If you add your compute nodes on top of those three standards, you can create a toy-database. You basically need a node to handle ingestion. Those nodes should write to the Object Storage and update the Iceberg metadata with information about it. Using icerberg-rs and arrow-rs, this seems more or less like:
/// In this example, let's assume we will receive the data somehow as Arrow RecordBatch.
async fn write(&self, name: TableIdent, batch: RecordBatch) -> Result<(), Error> {
// iceberg transaction
let table = self.catalog.load_table(&name).await?;
let transaction = Transaction::new(&table);
let mut fast_append = transaction.fast_append(None, vec![])?;
// metadata for parquet writer
let file_io = table.file_io();
let location = DefaultLocationGenerator::new(table.metadata().clone())?;
// writing files to parquet first
let prefix = format!("{}-{}", name.name, Uuid::new_v4());
let file_name_generator = DefaultFileNameGenerator::new(
prefix,
None, //suffix
iceberg::spec::DataFileFormat::Parquet, //format
);
let parquet_props = parquet::file::properties::WriterProperties::builder().build();
let parquet_writer_builder = ParquetWriterBuilder::new(
parquet_props,
table.metadata().current_schema().clone(),
file_io.clone(),
location,
file_name_generator,
);
// just one partition `0` for now
let data_file_writer_builder = DataFileWriterBuilder::new(parquet_writer_builder, None, 0);
let mut writer = data_file_writer_builder.build().await?;
writer.write(batch).await?;
let data_files = writer.close().await?;
// now write to the metadata of our table
fast_append.add_data_files(data_files)?;
let transaction = fast_append.apply().await?;
transaction.commit(&*self.catalog).await?;
Ok(())
}
The query engine is the hardest part here, let's assume you are going to use something like like sqlparser to handle the parsing of SQL. You need to create a plan for how to fetch the data the user wants and how to execute it.

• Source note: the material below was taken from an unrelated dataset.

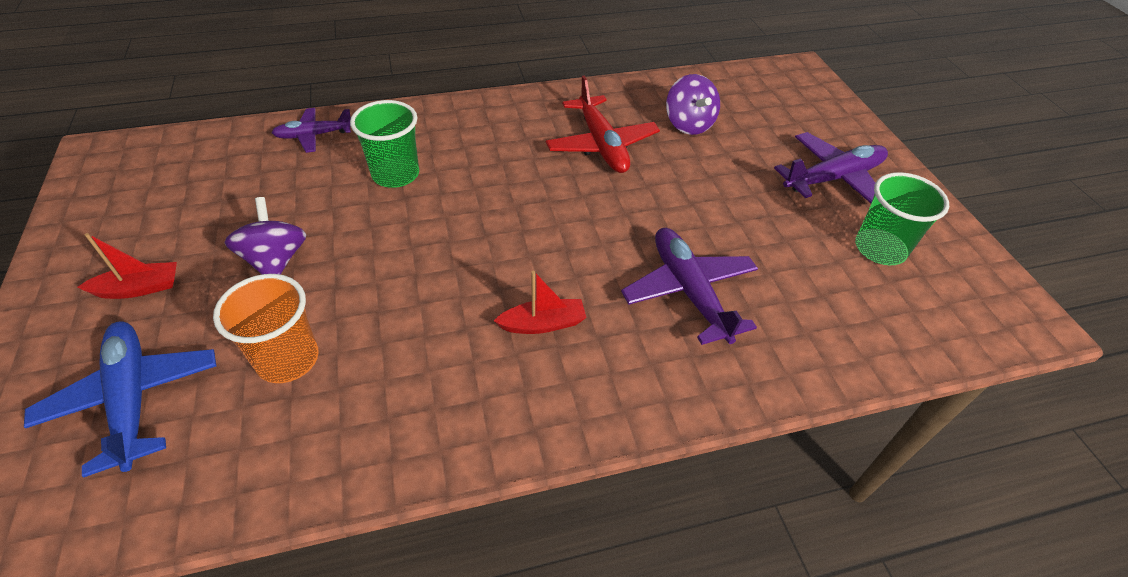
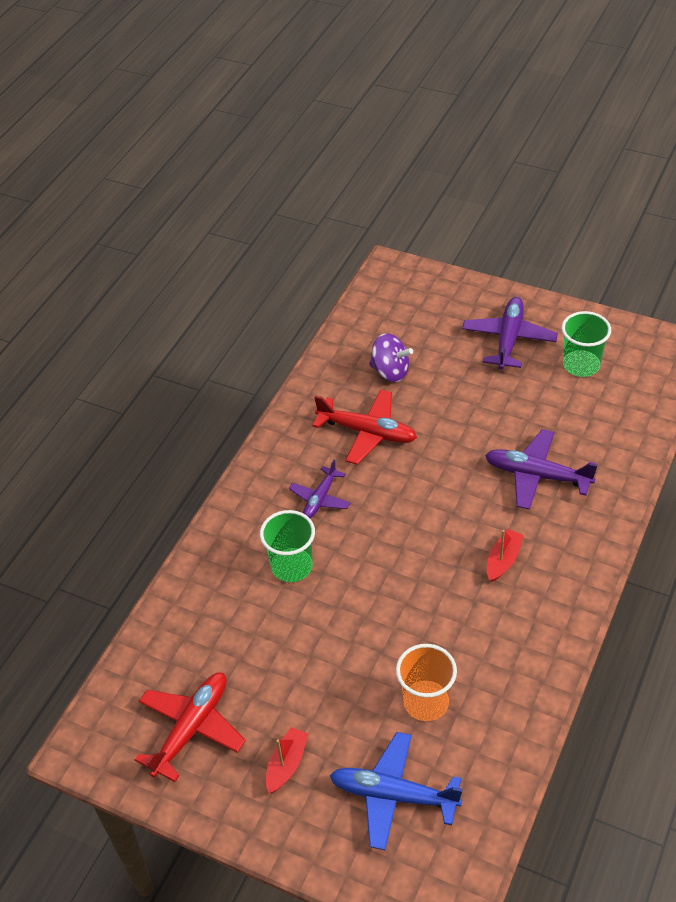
camera: 45 degrees left, 0 degrees up
(154, 203) = (192, 728): none -> red plane
(276, 260) = (325, 675): purple spinning top -> none
(314, 135) = (194, 596): purple plane -> purple plane (320, 499)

For a toy project, you can push down most predicates and projections down to Iceberg. Remember that Parquet keeps some summary data about the columns? Iceberg does the same with its metadata, so it can decide if you need to open that file and do a scan there or skip it. Once you have your Parquet files, you can load them into memory using Arrow format and handle everything else you haven't pushdown to Iceberg.
Ah, you may be wondering, why you need to scan the whole file? Well, we don't have indexes here. So you end up doing full table scan for any query. This is not so unmcommon, Redshift sorts and partition the datablocks based on columns, so if users are using that column to filter data, they know they can "skip" (prune) certain datablocks.
This part is so big, that is hard to even show a small useful code here, but I am currently playing with this idea in a public repo which you can check it out. I'm far from done (as I write this text), so bare with me as I improve that code :).